2025 — Florida Narrows the Data Center Incentive
Florida’s incentive framework shifted significantly in 2025 when lawmakers adopted a broader tax reform package that narrowed eligibility for the data center sales-tax exemption.
On June 30, 2025, the Legislature passed HB 7031. Beginning August 1, 2025, only data centers with a critical IT load of 100 megawatts or greater remain eligible for the exemption—a dramatic increase from the previous 15-megawatt threshold.
Under the revised law:
data centers below the 100-MW threshold—whether newly proposed or already operating—no longer qualify for the tax exemption.
This change effectively limited the incentive to very large hyperscale facilities, removing the benefit from smaller or mid-sized projects.
2025–2026 — Rising Energy Demand and Legislative Response
By 2025 and into the 2026 legislative session, Florida lawmakers began confronting a new challenge tied to the growth of large-scale data centers. Modern hyperscale data centers—particularly those supporting artificial intelligence training and high-performance computing—require enormous and continuous power loads, often comparable to those of small cities.
As interest in locating new facilities in Florida increased, policymakers began asking how the cost of building new energy infrastructure should be allocated.
Without clear statutory guidance, upgrades such as transmission lines, substations, and generation capacity could potentially be spread across the broader utility customer base, including residential ratepayers.
Key Elements of the 2026 Data Center Legislation
The legislation establishes a framework addressing the intersection of artificial intelligence infrastructure, energy demand, and ratepayer protection.
Utility Ratepayer Protection
A central provision ensures that data center developers bear the costs associated with the infrastructure required to serve their facilities. This is intended to prevent residential electricity customers from subsidizing large computing operations.
Transparency and Non-Disclosure Agreements
The legislation permits non-disclosure agreements (NDAs) allowing certain development details to remain confidential for up to one year. These provisions were modified during final legislative negotiations.
Preservation of Local Government Authority
Local governments retain authority to regulate data center siting through zoning and comprehensive planning processes. Cities and counties therefore maintain oversight over where such facilities may be located.
Statewide Impact Study
The legislation also directs the state to conduct a comprehensive study examining the economic, infrastructure, and energy impacts of data center development in Florida.

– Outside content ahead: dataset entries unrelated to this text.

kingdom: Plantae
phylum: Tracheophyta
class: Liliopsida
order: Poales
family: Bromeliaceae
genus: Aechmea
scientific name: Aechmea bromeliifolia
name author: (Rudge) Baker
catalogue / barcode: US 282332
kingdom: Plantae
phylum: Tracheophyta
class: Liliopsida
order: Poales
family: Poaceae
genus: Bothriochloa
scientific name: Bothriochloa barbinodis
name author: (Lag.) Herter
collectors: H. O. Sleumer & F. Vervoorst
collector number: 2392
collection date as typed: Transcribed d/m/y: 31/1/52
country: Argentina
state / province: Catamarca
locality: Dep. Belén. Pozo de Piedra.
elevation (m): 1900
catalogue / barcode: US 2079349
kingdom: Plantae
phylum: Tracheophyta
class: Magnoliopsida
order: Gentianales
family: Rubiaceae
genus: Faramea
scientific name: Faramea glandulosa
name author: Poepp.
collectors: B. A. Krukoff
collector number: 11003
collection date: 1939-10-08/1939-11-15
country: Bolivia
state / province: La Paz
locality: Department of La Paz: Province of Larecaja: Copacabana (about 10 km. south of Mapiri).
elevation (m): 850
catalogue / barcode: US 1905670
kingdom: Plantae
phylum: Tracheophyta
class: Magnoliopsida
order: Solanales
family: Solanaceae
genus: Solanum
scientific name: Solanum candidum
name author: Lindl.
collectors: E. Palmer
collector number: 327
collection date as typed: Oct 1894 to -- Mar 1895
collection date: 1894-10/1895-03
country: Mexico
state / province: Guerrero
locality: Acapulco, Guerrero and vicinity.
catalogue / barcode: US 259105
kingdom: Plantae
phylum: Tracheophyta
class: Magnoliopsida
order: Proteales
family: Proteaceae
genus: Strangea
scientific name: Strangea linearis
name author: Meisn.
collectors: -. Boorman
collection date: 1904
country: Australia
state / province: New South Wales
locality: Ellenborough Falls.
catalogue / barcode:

The study must be completed by July 1, 2027.
Awaiting the Governor’s Decision
The bill now heads to the Governor for consideration. While the Governor’s posture toward artificial intelligence and digital infrastructure has at times reflected skepticism toward the public-private partnerships necessary to support large-scale power generation, the legislation is widely expected to be signed into law.
If enacted, the measure will represent Florida’s most significant statutory step to date addressing the intersection of:
large-scale data center development
artificial intelligence infrastructure
utility ratepayer protection
The legislation marks a clear shift in Florida’s policy approach—from simply incentivizing digital infrastructure investment to actively managing the energy and infrastructure consequences of hyperscale computing.